Second, the concept of Mendelian randomisation is predicated on a lack of effect of linkage disequilibrium (alleles at nearby loci preferentially associated with the alleles of interest). Empirical studies in human beings suggest that variation in linkage disequilibrium at all distances is great and is not predictable from one region of the genome to another.[8] Studies of microsatellite polymorphisms show linkage disequilibrium between a few loci that are separated by many megabases (>1 cM). [9] In addition, uncertainty exists about whether patterns are similar between populations. Differences in patterns of linkage disequilibrium between populations may partly account for the variable results from studies of gene-disease associations. [4] Therefore care is needed when making inferences in view of the current lack of knowledge about linkage disequilibrium patterns.

 

Third, the strategy discussed by Davey Smith and Ebrahim depends on knowledge of gene function. However, the contrasting associations between the MTHFR C677T polymorphism and cardiovascular disease and cancer, and between the NAT2 polymorphism and cancers of the bladder and colon (used as examples by Davey Smith and Ebrahim), suggest a need to understand not only gene function but also disease mechanisms. Even for a well-studied gene such as MTHFR, information on the functional effects of the variants on enzyme activity is limited. For the C677T and A1298C variants, there are few papers on enzyme activity in vitro,[10, 11 and 12] and enzyme activity in compound heterozygotes is unclear. [13] Moreover, the proposed mechanism by which the homozygosity for the C677T variant has an inverse association with colorectal cancer (reduced incorporation of uracil into DNA and associated effects on DNA/chromosome breakage) is not well supported. In one study, uracil misincorporation into human lymphocyte DNA, after folate depletion in vitro, was similar for all MTHFR genotypes.[14] In another study, [15] these genotypes were not significantly associated with uracil misincorporation or DNA strand breakage in lymphocytes. Homozygosity for the C677T variant was associated with increased DNA damage in coronary artery disease. [16] Overall, a tremendous expansion in biological information has occurred, stimulated by biotechnological innovation and the application of high-throughput technology. However, there may be concerns about selection of study participants and tissues (or cells) included in the studies of gene function and gene and protein expression on which this biological information is based.
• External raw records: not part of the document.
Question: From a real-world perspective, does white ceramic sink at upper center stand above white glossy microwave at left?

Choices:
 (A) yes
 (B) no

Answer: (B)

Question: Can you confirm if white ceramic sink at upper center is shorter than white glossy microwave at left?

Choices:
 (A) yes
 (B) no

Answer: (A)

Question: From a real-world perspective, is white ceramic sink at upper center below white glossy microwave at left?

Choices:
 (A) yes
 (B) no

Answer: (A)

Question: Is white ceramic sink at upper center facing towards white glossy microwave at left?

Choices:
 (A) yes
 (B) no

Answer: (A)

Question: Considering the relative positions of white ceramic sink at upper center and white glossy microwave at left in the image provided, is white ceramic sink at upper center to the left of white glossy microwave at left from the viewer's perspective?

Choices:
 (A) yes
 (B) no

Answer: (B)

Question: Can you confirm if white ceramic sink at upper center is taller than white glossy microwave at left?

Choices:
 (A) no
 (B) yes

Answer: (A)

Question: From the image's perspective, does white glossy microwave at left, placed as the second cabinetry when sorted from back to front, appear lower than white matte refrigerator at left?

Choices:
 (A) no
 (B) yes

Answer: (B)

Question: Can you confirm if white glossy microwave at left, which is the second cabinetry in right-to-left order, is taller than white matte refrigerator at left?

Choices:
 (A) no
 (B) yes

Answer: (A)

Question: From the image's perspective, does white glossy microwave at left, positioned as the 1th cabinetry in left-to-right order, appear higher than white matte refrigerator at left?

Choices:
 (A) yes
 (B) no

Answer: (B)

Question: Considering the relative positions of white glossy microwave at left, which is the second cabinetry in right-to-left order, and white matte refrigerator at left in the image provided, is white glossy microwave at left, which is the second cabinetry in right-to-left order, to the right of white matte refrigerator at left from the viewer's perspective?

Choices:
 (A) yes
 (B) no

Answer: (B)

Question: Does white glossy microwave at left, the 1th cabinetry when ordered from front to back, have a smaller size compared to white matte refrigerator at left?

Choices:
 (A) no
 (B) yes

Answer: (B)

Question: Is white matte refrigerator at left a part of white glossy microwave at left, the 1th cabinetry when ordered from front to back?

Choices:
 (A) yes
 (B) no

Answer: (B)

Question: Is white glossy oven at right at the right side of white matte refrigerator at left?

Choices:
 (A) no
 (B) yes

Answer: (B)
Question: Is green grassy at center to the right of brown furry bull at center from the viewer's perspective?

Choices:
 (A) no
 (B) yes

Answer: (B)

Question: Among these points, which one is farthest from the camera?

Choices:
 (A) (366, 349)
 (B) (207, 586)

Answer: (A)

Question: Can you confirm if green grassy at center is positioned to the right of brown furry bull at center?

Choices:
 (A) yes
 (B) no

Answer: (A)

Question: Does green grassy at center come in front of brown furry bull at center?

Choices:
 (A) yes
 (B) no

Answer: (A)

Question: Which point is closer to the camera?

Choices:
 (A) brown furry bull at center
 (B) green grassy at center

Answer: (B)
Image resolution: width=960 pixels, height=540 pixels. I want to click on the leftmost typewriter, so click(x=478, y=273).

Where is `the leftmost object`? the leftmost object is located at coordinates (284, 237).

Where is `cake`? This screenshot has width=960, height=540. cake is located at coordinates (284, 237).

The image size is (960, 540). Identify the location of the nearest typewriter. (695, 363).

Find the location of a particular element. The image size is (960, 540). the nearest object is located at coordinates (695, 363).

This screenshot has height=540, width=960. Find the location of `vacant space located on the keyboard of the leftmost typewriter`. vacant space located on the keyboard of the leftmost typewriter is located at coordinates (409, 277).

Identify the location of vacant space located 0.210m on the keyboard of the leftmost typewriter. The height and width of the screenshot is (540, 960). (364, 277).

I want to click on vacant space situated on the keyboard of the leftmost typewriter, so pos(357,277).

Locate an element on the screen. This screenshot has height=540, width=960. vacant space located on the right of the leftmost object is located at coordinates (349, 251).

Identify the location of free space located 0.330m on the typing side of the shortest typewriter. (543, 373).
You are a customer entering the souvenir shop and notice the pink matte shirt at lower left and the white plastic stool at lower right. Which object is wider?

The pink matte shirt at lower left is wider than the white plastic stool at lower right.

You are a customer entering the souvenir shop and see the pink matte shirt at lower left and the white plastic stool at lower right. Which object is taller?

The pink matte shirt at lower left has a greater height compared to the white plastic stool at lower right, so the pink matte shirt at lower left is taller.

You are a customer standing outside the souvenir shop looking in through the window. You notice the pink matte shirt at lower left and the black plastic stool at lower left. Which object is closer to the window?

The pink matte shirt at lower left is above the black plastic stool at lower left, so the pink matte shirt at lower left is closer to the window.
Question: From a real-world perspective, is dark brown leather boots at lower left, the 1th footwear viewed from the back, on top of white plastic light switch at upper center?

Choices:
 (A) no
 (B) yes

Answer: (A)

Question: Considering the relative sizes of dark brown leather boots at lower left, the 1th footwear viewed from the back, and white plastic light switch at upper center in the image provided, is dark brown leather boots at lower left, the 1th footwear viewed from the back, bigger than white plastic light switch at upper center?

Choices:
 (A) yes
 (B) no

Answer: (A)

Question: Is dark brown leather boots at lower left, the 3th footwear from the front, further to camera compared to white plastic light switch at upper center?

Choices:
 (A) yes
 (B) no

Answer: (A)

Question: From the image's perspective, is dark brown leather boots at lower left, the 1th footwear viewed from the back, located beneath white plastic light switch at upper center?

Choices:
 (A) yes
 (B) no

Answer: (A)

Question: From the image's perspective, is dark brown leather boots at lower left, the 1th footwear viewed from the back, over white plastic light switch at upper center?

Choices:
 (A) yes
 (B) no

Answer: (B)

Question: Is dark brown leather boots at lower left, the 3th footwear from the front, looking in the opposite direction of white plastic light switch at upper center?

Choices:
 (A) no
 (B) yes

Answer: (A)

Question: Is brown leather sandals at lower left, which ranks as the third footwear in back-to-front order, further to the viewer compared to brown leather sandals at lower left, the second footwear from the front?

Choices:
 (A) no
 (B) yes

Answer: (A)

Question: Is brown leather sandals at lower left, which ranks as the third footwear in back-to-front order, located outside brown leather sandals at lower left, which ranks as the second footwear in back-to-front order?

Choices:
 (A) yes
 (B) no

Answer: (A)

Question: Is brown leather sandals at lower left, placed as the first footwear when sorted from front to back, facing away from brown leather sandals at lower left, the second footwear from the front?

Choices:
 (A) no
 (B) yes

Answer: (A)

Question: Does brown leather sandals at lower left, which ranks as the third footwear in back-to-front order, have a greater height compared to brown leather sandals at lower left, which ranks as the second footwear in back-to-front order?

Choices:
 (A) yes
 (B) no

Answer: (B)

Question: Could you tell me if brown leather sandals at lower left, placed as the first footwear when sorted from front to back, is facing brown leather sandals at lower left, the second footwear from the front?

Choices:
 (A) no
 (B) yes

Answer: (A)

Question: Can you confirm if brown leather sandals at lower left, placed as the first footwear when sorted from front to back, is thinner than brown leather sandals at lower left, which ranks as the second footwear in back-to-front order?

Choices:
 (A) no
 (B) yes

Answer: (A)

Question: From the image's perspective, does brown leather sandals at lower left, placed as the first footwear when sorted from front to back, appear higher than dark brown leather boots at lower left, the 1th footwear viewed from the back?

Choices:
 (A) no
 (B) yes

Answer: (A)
Fourth, population stratification remains a issue.[17, 18 and 19] On the basis of work on the non-Hispanic white population in the USA and in Europe, this bias does not appear to be substantial when epidemiological principles of design, conduct, and analysis are rigorously used. [18 and 20] However, this may not apply to all genes and all populations. [20]

 

Finally, gene-environment interactions are important. The lack of a gene-disease association in an epidemiological study would not exclude gene-environment interaction in a subgroup.[21] Whilst recognising the implications of misclassification associated with many current methods for assessing exposure for testing hypotheses of departure from multiplicative interaction, [22] abandoning attempts to investigate joint effects of exposure and genotype would be inappropriate. Because of the implications of gene-environment interaction, a high-risk intervention may have a greater public-health effect than a mass-prevention strategy. For example, a screen-and-treat strategy is more cost effective than universal supplementation in lowering homocysteine by folic acid and vitamin B12. [23]

Mendelian randomisation offers a potentially exciting perspective on gene-disease associations in the genomics era. The realisation of this concept will require the integration of molecular biology and rigorous epidemiological principles of study design and analysis.